Making Our Way Home: The Great Migration and the Black American Dream is another book that’s ideal for parents who are still reading to their kids and now have even more time than usual to do so. With illustrations by Rachelle Baker, the book provides a bridge between grade school history and Isabel Wilkerson’s The Warmth of Other Suns: The Epic Story of America’s Great Migration. Blair Imani charts how geographical shifts from South to North and rural to urban influenced the major arts, cultural and social movements of the 20th century, all the way up to the dawn of hip-hop.

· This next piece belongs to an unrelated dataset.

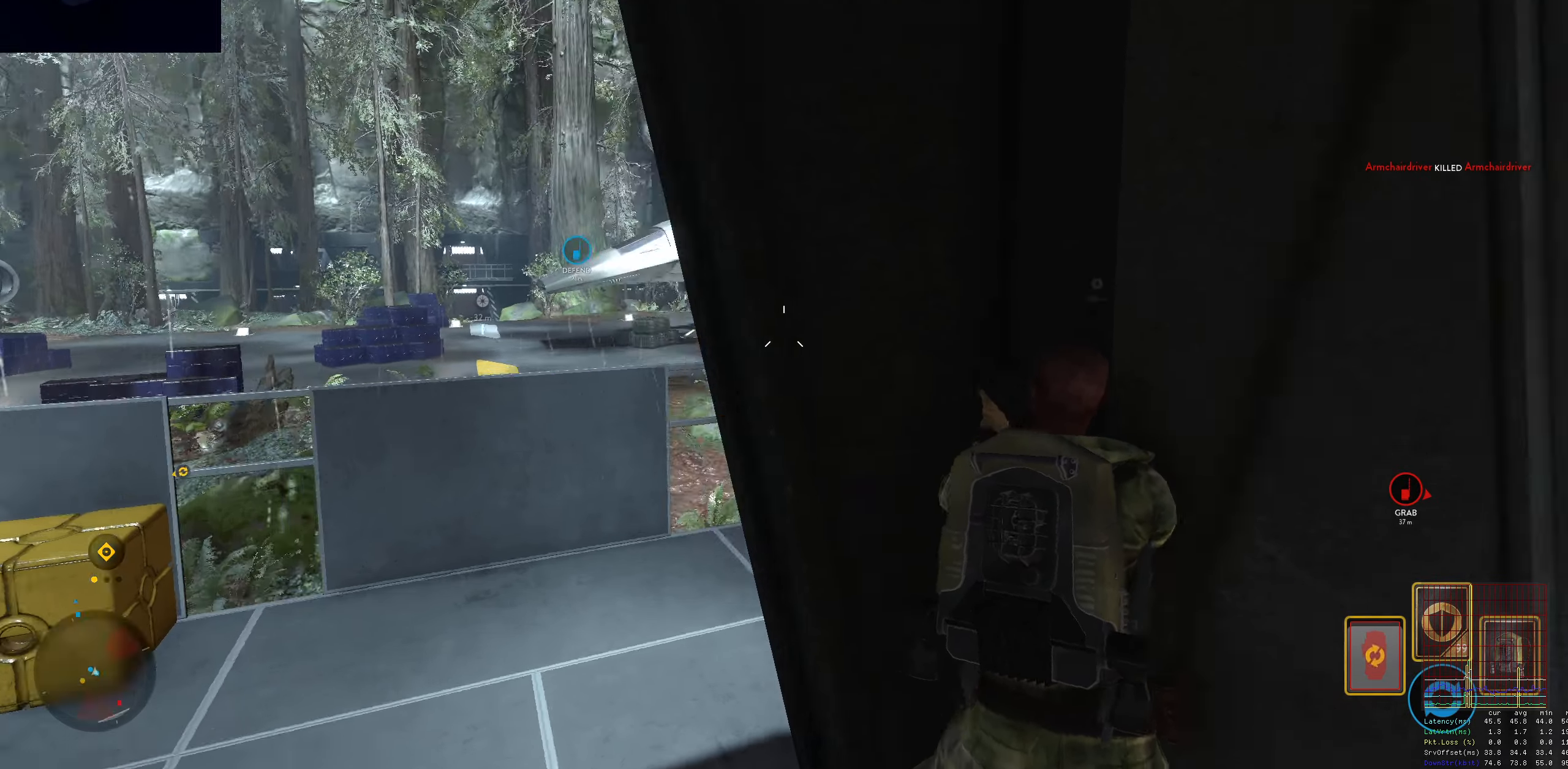
{"keys": ["w"], "mouse": [], "events": [[67, "c", "up"], [350, "w", "down"]]}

The Complete Fiction of Nella Larsen by Nella Larsen

With Tessa Thompson and Ruth Negga starring in an upcoming adaptation of Passing, Nella Larsen’s novel from the Harlem Renaissance, this is an opportune time to acquaint yourself with Larsen’s work. The Complete Collection includes Passing, Quicksand and her short stories. “Literature at its best is a prescription. And the best writers imagine us all free,” Marita Golden writes in the forward. As we hunker down, the liberated women of Larsen’s repertoire beckon safely, and bravely, toward something else.

Soraya Nadia McDonald is the senior culture critic for Andscape. She writes about pop culture, fashion, the arts and literature. She is the 2020 winner of the George Jean Nathan prize for dramatic criticism, a 2020 finalist for the Pulitzer Prize in criticism and the runner-up for the 2019 Vernon Jarrett Medal for outstanding reporting on Black life.